• [TEXT SEGMENT]:
=== Section Start ===

# Down Regging side effects ???



## taylor1977 (Oct 12, 2009)

Hi girls, I am on day 20 of down regging on Synarel Spray ........... I felt fine until today, headaches, nausea, muscles ache is this normal ?? No PMT just feel rough !

Benny x x


----------



## jom1000 (Jun 13, 2010)

Hi Benny   am on day 13 of synarel and woke up feeling terrible with headache from hell and just feeling generally lousy!!! Have spent all day in bed really couldnt be bothered!!!   Here was me just telling my dh that i was feeling ok and think the d/r is really kicking in now!!!! When do you have your scan ? Got mine on 21st mar so will just keep on struggling on till then !!! Pleased to see someone else on synarel as most people doing d/r on injections - did you get a choice? x x


----------



## kitten77 (Nov 15, 2006)

all normal im afraid!!!!!  it does make you feel loopy   but at least its working!! good luck


----------



## chinup07 (Jan 8, 2007)

=== Section End ===

• [INFORMATION SHOWN]:
=== Section Start ===

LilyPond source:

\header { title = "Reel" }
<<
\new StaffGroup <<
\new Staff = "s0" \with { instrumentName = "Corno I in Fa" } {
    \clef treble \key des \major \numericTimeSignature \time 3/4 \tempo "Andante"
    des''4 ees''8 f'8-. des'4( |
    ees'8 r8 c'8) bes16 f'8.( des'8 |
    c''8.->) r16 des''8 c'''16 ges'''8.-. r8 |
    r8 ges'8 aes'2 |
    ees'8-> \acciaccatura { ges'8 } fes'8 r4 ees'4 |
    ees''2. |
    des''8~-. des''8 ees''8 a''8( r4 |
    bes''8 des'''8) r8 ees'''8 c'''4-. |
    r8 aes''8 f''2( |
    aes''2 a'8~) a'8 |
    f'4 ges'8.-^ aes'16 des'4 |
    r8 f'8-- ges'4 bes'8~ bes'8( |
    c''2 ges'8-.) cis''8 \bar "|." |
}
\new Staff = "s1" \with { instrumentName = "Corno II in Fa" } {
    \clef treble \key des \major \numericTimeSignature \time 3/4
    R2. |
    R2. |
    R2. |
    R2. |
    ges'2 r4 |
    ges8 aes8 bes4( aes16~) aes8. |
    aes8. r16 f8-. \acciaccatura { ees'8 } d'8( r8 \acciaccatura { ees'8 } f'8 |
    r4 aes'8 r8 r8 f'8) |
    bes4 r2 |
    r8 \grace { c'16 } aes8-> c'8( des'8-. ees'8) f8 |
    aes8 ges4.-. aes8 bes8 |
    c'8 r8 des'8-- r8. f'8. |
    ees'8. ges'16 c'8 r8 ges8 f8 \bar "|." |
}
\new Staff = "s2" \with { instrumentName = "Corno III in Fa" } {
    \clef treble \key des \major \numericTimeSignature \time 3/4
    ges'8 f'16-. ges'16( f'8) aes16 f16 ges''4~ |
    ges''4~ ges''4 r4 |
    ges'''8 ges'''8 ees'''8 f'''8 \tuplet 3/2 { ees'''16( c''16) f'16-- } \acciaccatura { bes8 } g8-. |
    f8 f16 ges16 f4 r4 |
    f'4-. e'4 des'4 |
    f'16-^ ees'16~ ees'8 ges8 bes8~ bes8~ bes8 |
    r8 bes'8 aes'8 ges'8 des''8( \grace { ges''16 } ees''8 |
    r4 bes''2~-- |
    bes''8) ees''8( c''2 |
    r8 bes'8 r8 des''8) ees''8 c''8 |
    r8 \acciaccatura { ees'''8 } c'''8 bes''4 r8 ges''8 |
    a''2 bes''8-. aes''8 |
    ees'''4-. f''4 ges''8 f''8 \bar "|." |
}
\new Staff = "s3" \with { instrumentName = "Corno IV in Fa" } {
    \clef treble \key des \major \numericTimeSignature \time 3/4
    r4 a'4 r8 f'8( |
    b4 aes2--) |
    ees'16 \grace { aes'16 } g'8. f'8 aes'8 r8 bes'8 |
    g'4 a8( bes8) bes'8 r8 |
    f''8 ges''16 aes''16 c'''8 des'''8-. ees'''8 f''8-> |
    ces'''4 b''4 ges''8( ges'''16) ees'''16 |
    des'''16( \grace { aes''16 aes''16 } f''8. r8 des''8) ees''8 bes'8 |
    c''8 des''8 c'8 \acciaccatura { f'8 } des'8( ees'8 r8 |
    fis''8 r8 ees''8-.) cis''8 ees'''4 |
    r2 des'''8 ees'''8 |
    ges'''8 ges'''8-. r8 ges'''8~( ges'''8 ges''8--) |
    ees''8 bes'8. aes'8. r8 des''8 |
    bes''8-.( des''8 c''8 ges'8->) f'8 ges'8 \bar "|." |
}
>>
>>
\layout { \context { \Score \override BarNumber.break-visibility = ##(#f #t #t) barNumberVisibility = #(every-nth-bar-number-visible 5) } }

=== Section End ===

• [WORK INSTRUCTIONS]:
A) Answer these questions about the down-regging forum thread:
(i) On which day of down regging is taylor1977 when the headaches start?
(ii) On what date is jom1000's scan?
(iii) According to kitten77, what does it make you feel?
B) Could you write the next part of the down-regging forum thread, starting after its last line?
The material comes from a different source than the down-regging forum thread.

• [ACTIVITY ANSWERS]:
A)
(i) Day 20
(ii) 21st Mar
(iii) Loopy

B)
Hi Benny

I think the sprays are the worst for making you feel lousy! For some reason, even though I've been on them on previous cycles, this time round I came out in a rash, got really bad night sweats and felt very tired for most of the time I was on them (don't remember it being that bad before)....

I tended to just go wtih the symptoms rather than try to fight them as far as possible - ie when feeling tired, try to take a break or if in the evening, get an early night etc. Hope the symptoms subside and you feel much better soon. I also went for weekly acupuncture and mentioned the symptoms to my practitioner who did treatment with these in mind.

One positive I took from the whole symptom thing was at least it showed the meds were well and truly circulating around my system - there was no mistaking that they were doing a job!!

Take it steady.
Em.xxx


----------



## HippyChicky (Aug 3, 2009)

I've had side effects from day 1 of d/regging this time (I'm on day 7 now), so far I've had headaches daily, tiredness, dizziness, forgetfulness, hot flushes, sore dry skin, tummy cramps and sore tired leg muscles. So I'm almost 99% certain the d/regging must be working.


----------



## Daisy Princess (Jan 25, 2010)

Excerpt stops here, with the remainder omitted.